IIMA-Flipkart team solve eCommerce packaging problem, pick up award
The award recognizes the creative and unique application of a combination of analytical techniques in a new area
Researchers and other working professionals who had teamed up from the Indian Institute of Management Ahmedabad and Flipkart Internet Private Limited have recently secured a win at the 2022 Innovative Applications in Analytics Award (eCommerceIAAA) for their work entitled "A Data-driven Optimization Approach to Solve the E-commerce Packaging Problem."
The award, sponsored by the Analytics Society of INFORMS, Kinaxis and Adelphi University, recognizes creative and unique application of a combination of analytical techniques in a new area. The prize also promotes the awareness and value of the creative combination of analytics techniques in unusual applications to provide insights and business value.
Debjit Roy, associate professor of production and quantitative methods at the Indian Institute of Management Ahmedabad, presented the team's work during the 2022 INFORMS Business Analytics Conference in Houston, which was held from April 3-5.

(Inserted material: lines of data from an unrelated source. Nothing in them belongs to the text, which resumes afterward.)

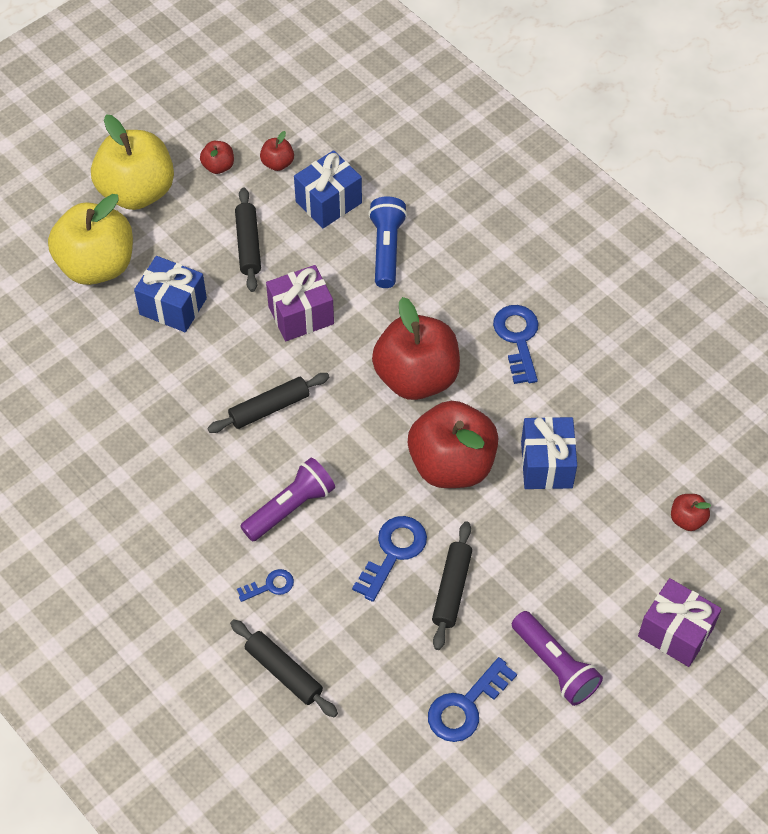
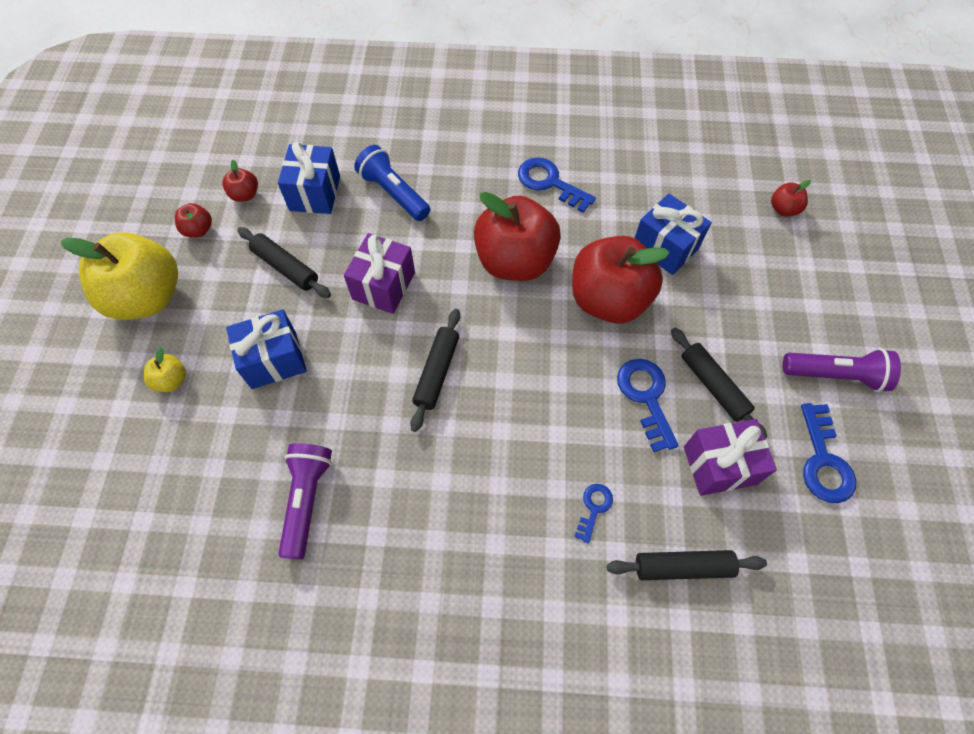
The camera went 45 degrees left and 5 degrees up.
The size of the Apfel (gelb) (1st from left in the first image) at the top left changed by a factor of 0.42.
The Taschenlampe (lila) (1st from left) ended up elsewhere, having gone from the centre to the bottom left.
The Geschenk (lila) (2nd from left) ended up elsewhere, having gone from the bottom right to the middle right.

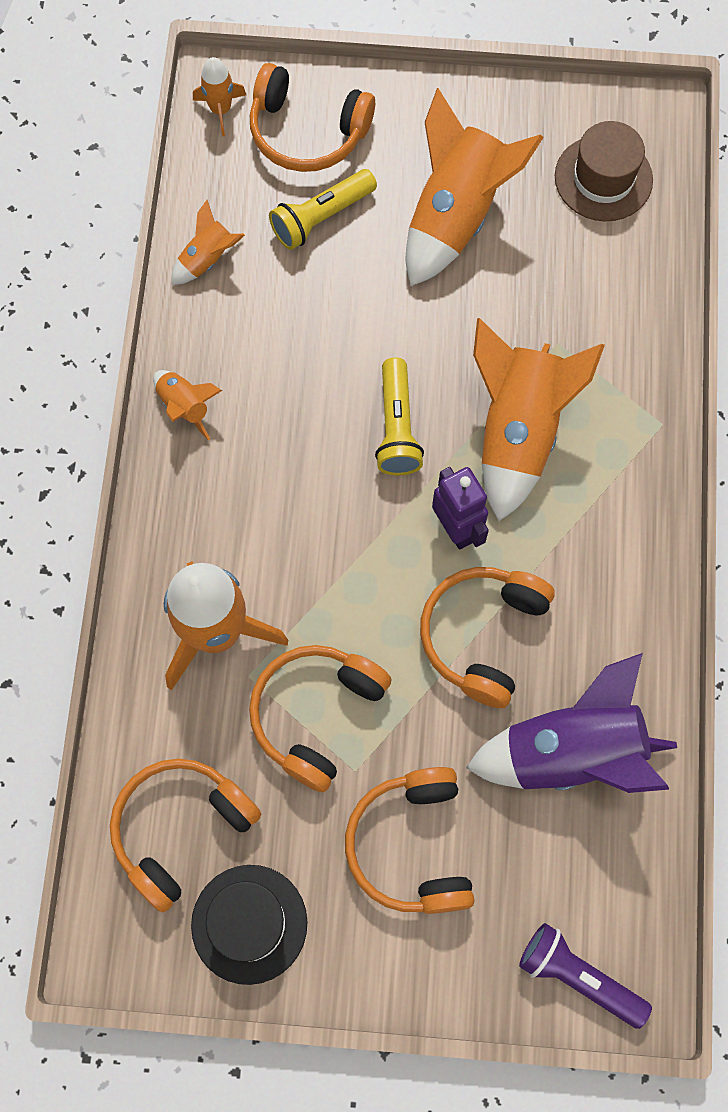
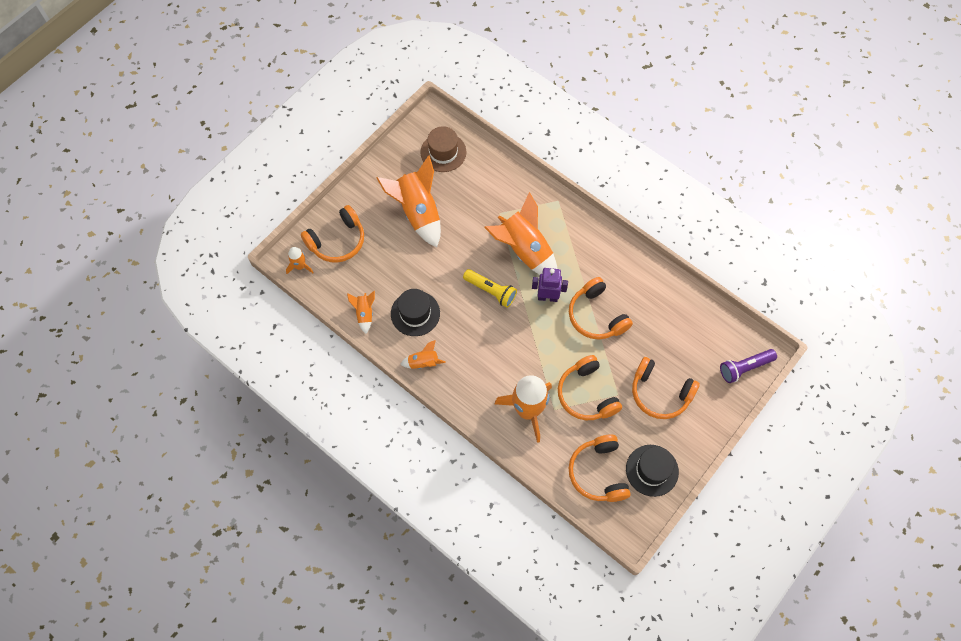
The camera went 55 degrees left and 5 degrees down.
The second view gained the Hut (schwarz) (1st from left) at the centre.
The second view lost the Taschenlampe (gelb) (1st from left) at the top centre.
The second view lost the Rakete (lila) at the middle right.

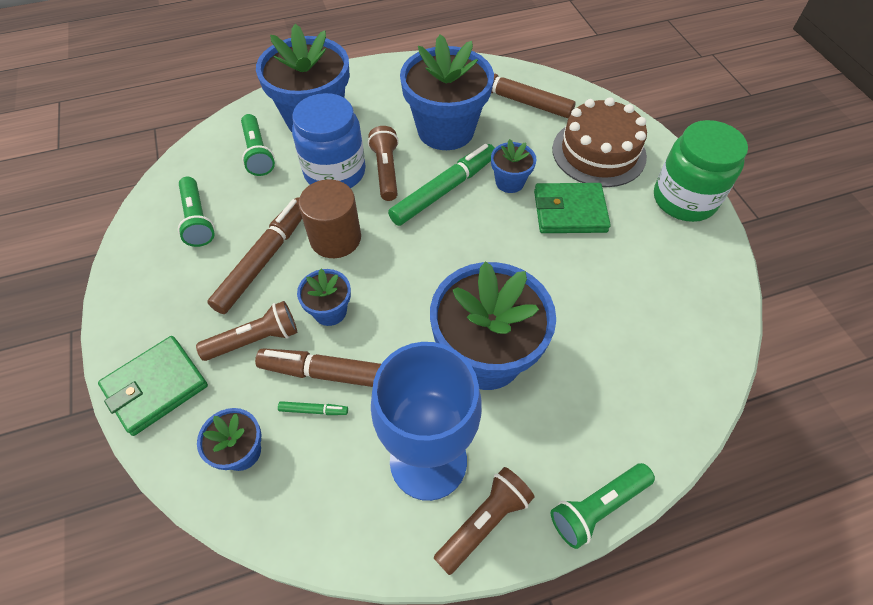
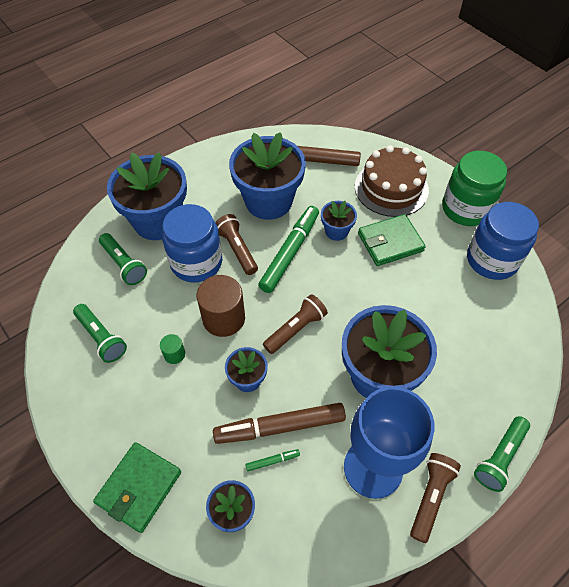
The camera went 20 degrees left and 0 degrees up.
Where the Filzstift (braun) (1st from left) stood at the middle left, the Vollzylinder (grün) came to stand at the middle left.
The Taschenlampe (braun) (1st from left in the first image) ended up elsewhere, having gone from the middle left to the centre.
The second view gained the Einmachglas (blau) (2nd from left) at the middle right.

The project developed approaches to determine the optimal packaging box assortment by employing a mixed-integer linear programming formulation that provides substantial gains in reducing the box assortment size, improving volumetric efficiency by 12%, reducing CO2 emissions by 8,000 metric tonnes, and resulted in a cost savings of about $3.7mn USD accrued over two years. Next, the team developed an innovative hybrid optimization framework combining unsupervised learning, reinforcement learning, and tree-search. This approach promises a further improvement of 5% in volumetric efficiency.
The winning team included faculty members Debjit Roy, Shanthan Kandula, and Srikumar Krishnamoorthy from IIM Ahmedabad, Sharvendu Bhushan, Himanshu Gupta, Chandrasekhar K, Rohan Nanaware, and Sandeep Sangwan from Flipkart Internet Private Limited.
"Flipkart carries a large assortment of SKUs, around 200 thousand+. So identifying the optimal assortment of packaging boxes for these SKUs is a big challenge. Using machine learning algorithms, we were able to design the box sizes that improve the packaging factor and reduce costs," IIMA faculty Debjit Roy told ITLN.
"Determining the optimal packaging box assortment is crucial for e-commerce platforms. Typically, an assortment of fewer than 50 boxes is used to cover a few hundred thousand SKUs. Since the number of boxes is far less than the number of SKUs, boxes rarely fit the SKUs accurately, resulting in empty space. Typically, the one-third volume of a typical package comprises air and filler material. The inefficient usage of space significantly increases operational costs and carbon footprint. In this project, we develop approaches to determine the optimal packaging box assortment in two phases," cited an abstract of their work.